CoverUp Replication Package

This artifact accompanies the FSE'25 accepted paper

Juan Altmayer Pizzorno and Emery D. Berger. 2025. CoverUp: Effective High Coverage Test Generation for Python. Proc. ACM Softw. Eng. 2, FSE, Article FSE128 (July 2025), 23 pages. https://doi.org/10.1145/3729398.

It contains materials used in the evaluation of CoverUp, including modified versions of other packages and experimental results. If you are only looking to use CoverUp, please see its repository on GitHub instead.

License

The Apache license applies to all CoverUp materials as well as the author's modifications; See CodaMosa, Pynguin (on which CodaMosa is based), and MuTAP for their respective licenses.

Requirements

Python3.10+ and, to run CoverUp or CodaMosa on the CM or PY suites, a Linux system with Docker. To run MuTAP or evaluate on the MT suite, Python 3.9. See requirements.txt for Python module requirements.

Obtaining a Local Copy

This repository includes submodules. When cloning it, you should pass in the --recurse-submodules option:

    git clone --recurse-submodules git@github.com:plasma-umass/coverup-eval
    cd coverup-eval

Guide to Files and Directories

The main directories are:

coverup: a submodule copy of CoverUp;
codamosa: a submodule fork of CodaMosa, modified to use OpenAI's chat API. Also contains original CodaMosa replication data, the CM and PY benchmark suites, and new configuration and experimental results;
MuTAP: a submodule fork of MuTAP, modified to use OpenAI's chat API.
config: various CoverUp configurations used in evaluation;
docker: Docker image, based on that of CodaMosa, used for evaluating CoverUp;
output: CoverUp experimental results;
scripts: various small programs used to run CoverUp and extract results;
MuTAP-benchmarks: the MT benchmark suite, extracted from MuTAP and reorganized as modules to facilitate use with CoverUp;
MuTAP-results: coverage results from running MuTAP-generated tests;
cache: cache directory used by some scripts to speed up execution.

config

This directory contains configuration shell scripts that provide options for the various CoverUp runs. For example, the main CoverUp results used gpt4o-v2, which selects (a specific version of) the GPT-4o model and uses CoverUp's "v2" prompt. The fully ablated results used instead the gpt4o-v2-ablated configuration, etc.

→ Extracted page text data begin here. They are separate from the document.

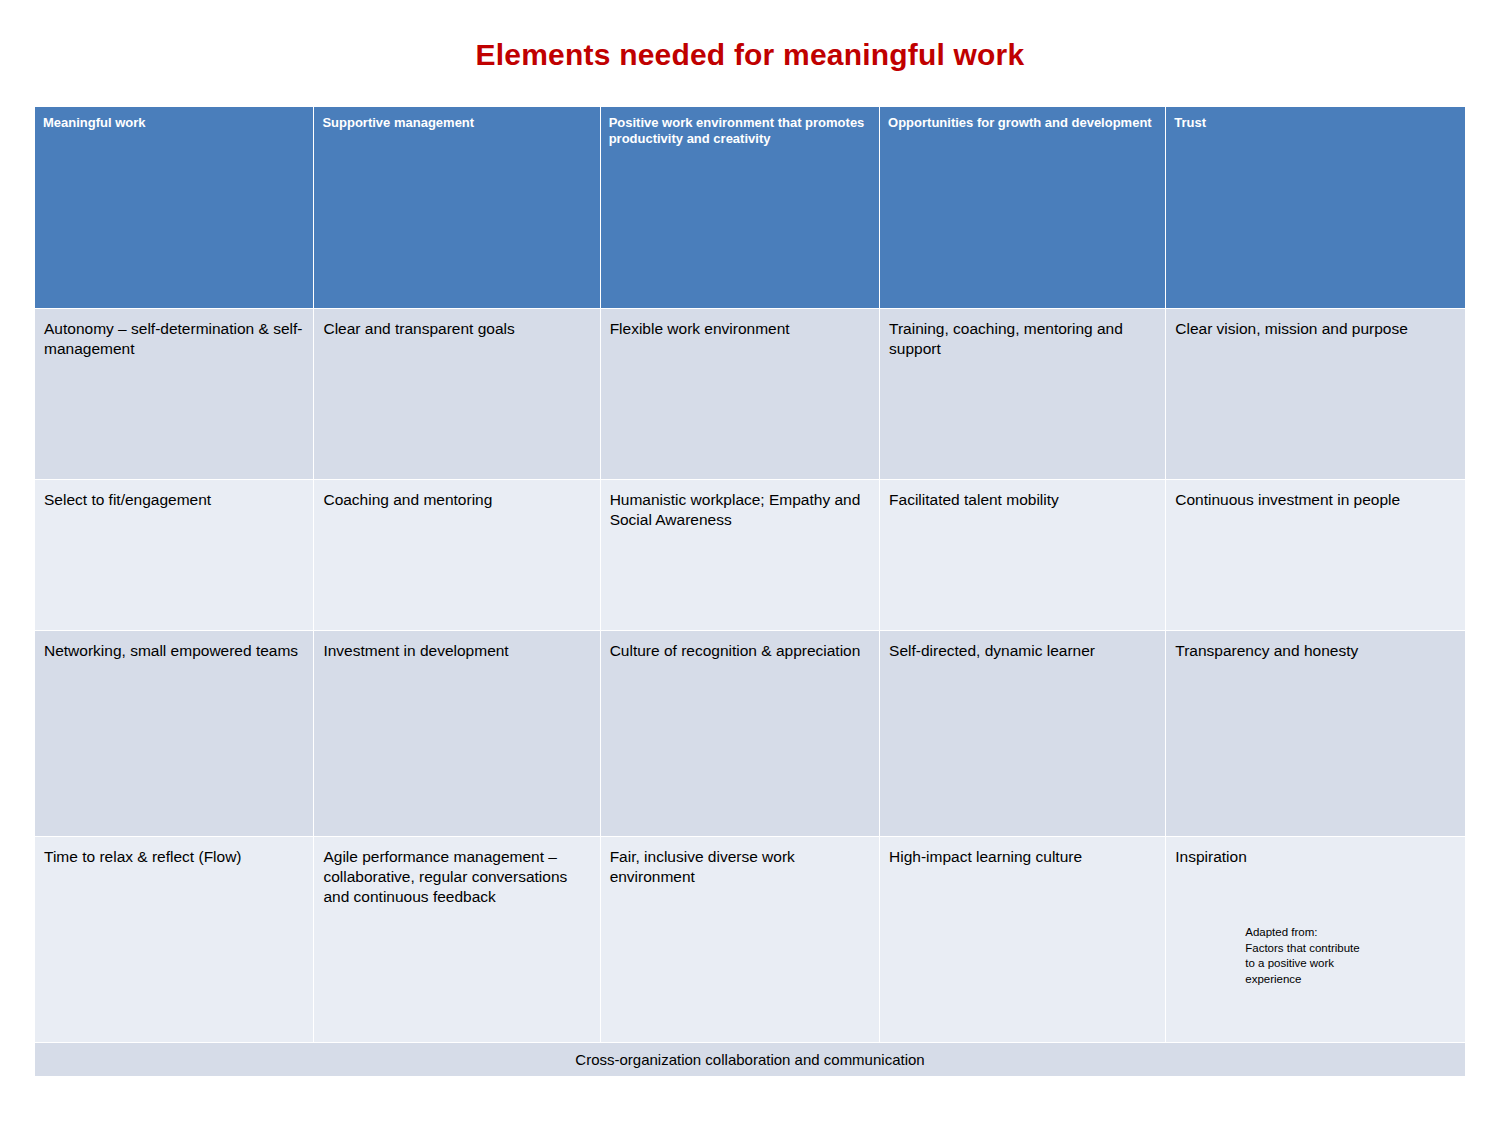Elements needed for meaningful work
| Meaningful work | Supportive management | Positive work environment that promotes productivity and creativity | Opportunities for growth and development | Trust |
| --- | --- | --- | --- | --- |
| Autonomy – self-determination & self-management | Clear and transparent goals | Flexible work environment | Training, coaching, mentoring and support | Clear vision, mission and purpose |
| Select to fit/engagement | Coaching and mentoring | Humanistic workplace; Empathy and Social Awareness | Facilitated talent mobility | Continuous investment in people |
| Networking, small empowered teams | Investment in development | Culture of recognition & appreciation | Self-directed, dynamic learner | Transparency and honesty |
| Time to relax & reflect (Flow) | Agile performance management – collaborative, regular conversations and continuous feedback | Fair, inclusive diverse work environment | High-impact learning culture | Inspiration Adapted from: Factors that contribute to a positive work experience |
| Cross-organization collaboration and communication |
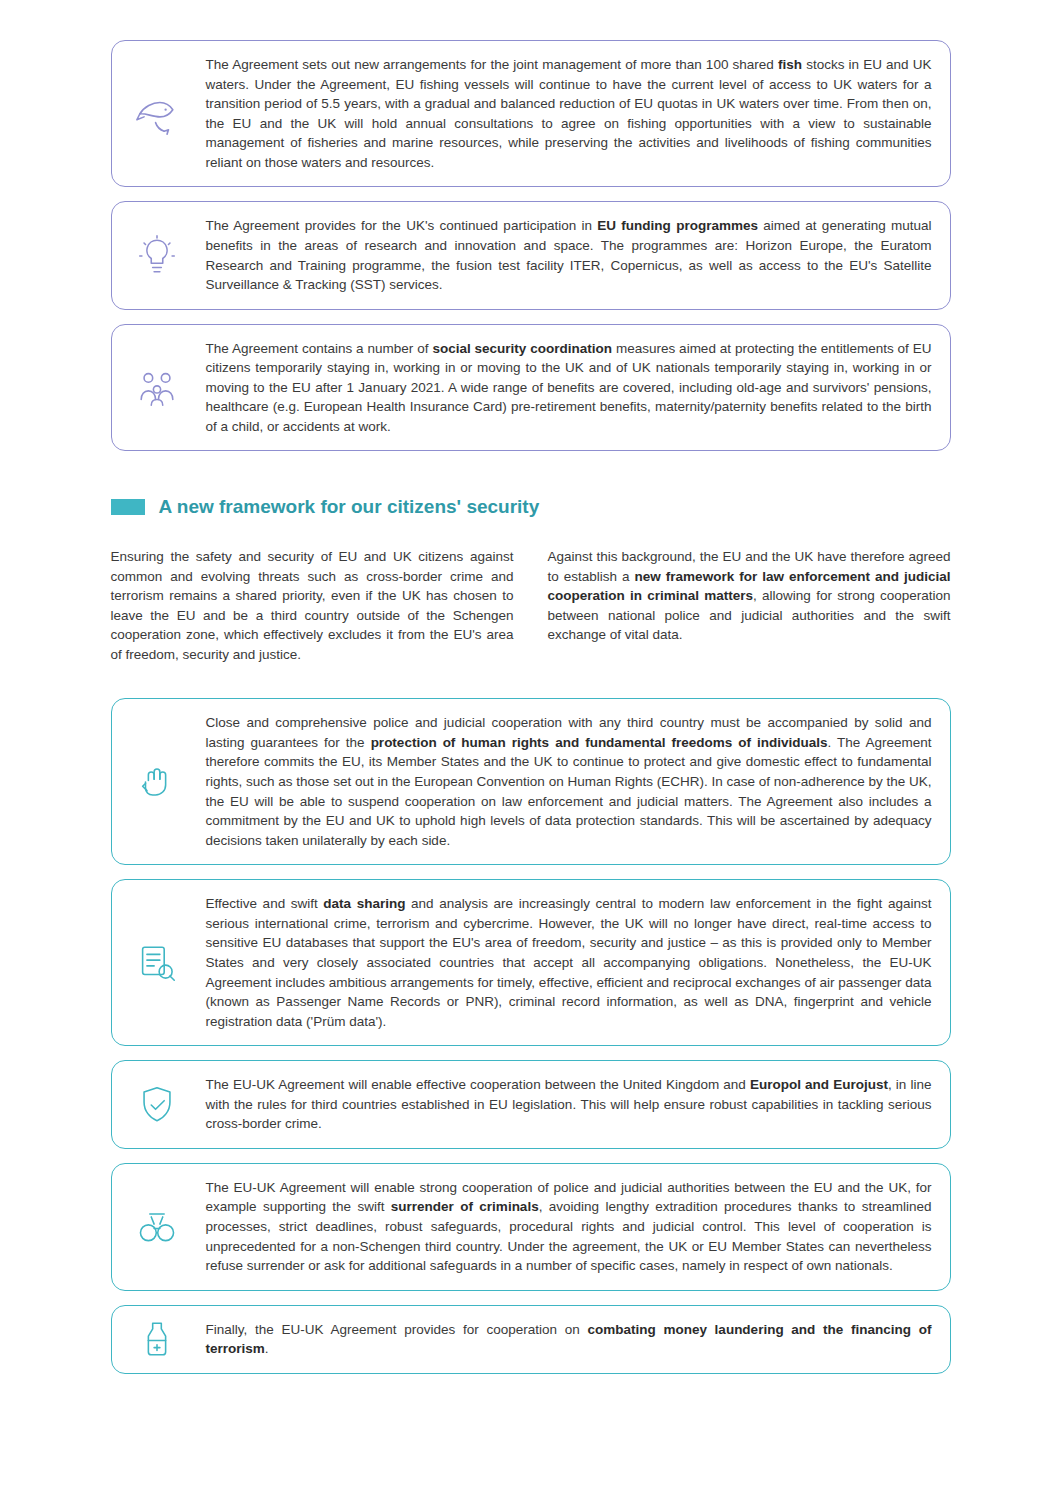The Agreement sets out new arrangements for the joint management of more than 100 shared fish stocks in EU and UK waters. Under the Agreement, EU fishing vessels will continue to have the current level of access to UK waters for a transition period of 5.5 years, with a gradual and balanced reduction of EU quotas in UK waters over time. From then on, the EU and the UK will hold annual consultations to agree on fishing opportunities with a view to sustainable management of fisheries and marine resources, while preserving the activities and livelihoods of fishing communities reliant on those waters and resources.
The Agreement provides for the UK's continued participation in EU funding programmes aimed at generating mutual benefits in the areas of research and innovation and space. The programmes are: Horizon Europe, the Euratom Research and Training programme, the fusion test facility ITER, Copernicus, as well as access to the EU's Satellite Surveillance & Tracking (SST) services.
The Agreement contains a number of social security coordination measures aimed at protecting the entitlements of EU citizens temporarily staying in, working in or moving to the UK and of UK nationals temporarily staying in, working in or moving to the EU after 1 January 2021. A wide range of benefits are covered, including old-age and survivors' pensions, healthcare (e.g. European Health Insurance Card) pre-retirement benefits, maternity/paternity benefits related to the birth of a child, or accidents at work.
A new framework for our citizens' security
Ensuring the safety and security of EU and UK citizens against common and evolving threats such as cross-border crime and terrorism remains a shared priority, even if the UK has chosen to leave the EU and be a third country outside of the Schengen cooperation zone, which effectively excludes it from the EU's area of freedom, security and justice.
Against this background, the EU and the UK have therefore agreed to establish a new framework for law enforcement and judicial cooperation in criminal matters, allowing for strong cooperation between national police and judicial authorities and the swift exchange of vital data.
Close and comprehensive police and judicial cooperation with any third country must be accompanied by solid and lasting guarantees for the protection of human rights and fundamental freedoms of individuals. The Agreement therefore commits the EU, its Member States and the UK to continue to protect and give domestic effect to fundamental rights, such as those set out in the European Convention on Human Rights (ECHR). In case of non-adherence by the UK, the EU will be able to suspend cooperation on law enforcement and judicial matters. The Agreement also includes a commitment by the EU and UK to uphold high levels of data protection standards. This will be ascertained by adequacy decisions taken unilaterally by each side.
Effective and swift data sharing and analysis are increasingly central to modern law enforcement in the fight against serious international crime, terrorism and cybercrime. However, the UK will no longer have direct, real-time access to sensitive EU databases that support the EU's area of freedom, security and justice – as this is provided only to Member States and very closely associated countries that accept all accompanying obligations. Nonetheless, the EU-UK Agreement includes ambitious arrangements for timely, effective, efficient and reciprocal exchanges of air passenger data (known as Passenger Name Records or PNR), criminal record information, as well as DNA, fingerprint and vehicle registration data ('Prüm data').
The EU-UK Agreement will enable effective cooperation between the United Kingdom and Europol and Eurojust, in line with the rules for third countries established in EU legislation. This will help ensure robust capabilities in tackling serious cross-border crime.
The EU-UK Agreement will enable strong cooperation of police and judicial authorities between the EU and the UK, for example supporting the swift surrender of criminals, avoiding lengthy extradition procedures thanks to streamlined processes, strict deadlines, robust safeguards, procedural rights and judicial control. This level of cooperation is unprecedented for a non-Schengen third country. Under the agreement, the UK or EU Member States can nevertheless refuse surrender or ask for additional safeguards in a number of specific cases, namely in respect of own nationals.
Finally, the EU-UK Agreement provides for cooperation on combating money laundering and the financing of terrorism.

The script common.sh is used with all configurations and is useful, for example, for providing an API key; common.EXAMPLE.sh provides an example.

scripts

There are various programs in scripts:

compare.py: compares coverage results (used in RQ1, RQ2, and RQ5). It always compares CoverUp results to those of another system, which may be CodaMosa, MuTAP, or CoverUp itself. Usage examples:

python3 scripts/compare.py --to codamosa-gpt4o                 # or codamosa-codex
python3 scripts/compare.py --to coverup-gpt4o-v2-ablated
python3 scripts/compare.py --suite mutap --to mutap-Codex_zero # or mutap-gp4o_zero, etc.
python3 scripts/compare.py --suite 1_0                         # "1_0" is suite PY

cost.py: estimates cost of running (used in RQ4). Usage examples:

python3 scripts/cost.py --config gpt4o-v2-ablated
python3 scripts/cost.py --system codamosa --config gpt4o

time.py: estimates running time for CoverUp (used in RQ4). Usage example:

python3 scripts/cost.py --config gpt4o-v2-ablated

sequences.py: evaluates execution sequences (used in RQ3). Usage example:

python3 scripts/sequences.py --config gpt4o-v2

eval_coverup.py: runs CoverUp in a docker container. Before running this script, load the image from docker/coverup-runner.tar.bz2 into Docker. Usage example:

python3 scripts/eval_coverup --config my-new-config

run_coverup.sh: runs CoverUp in the container when started by eval_coverup.py.
get_test_coverage.sh: used by eval_coverup.py to measure per-test coverage.
function-by-run.py: computes the test functions that are effective in increasing coverage added per run (used in RQ5). Usage example:

python3 scripts/function-by-run.py gpt4o-v2 gpt4o-v2-no-coverage

suite-stats.py: counts the number of functions, lines, and files in one of our benchmark suites.

`codamosa/replication`

This directory contains the original CodaMosa replication data, as well as other files for CoverUp.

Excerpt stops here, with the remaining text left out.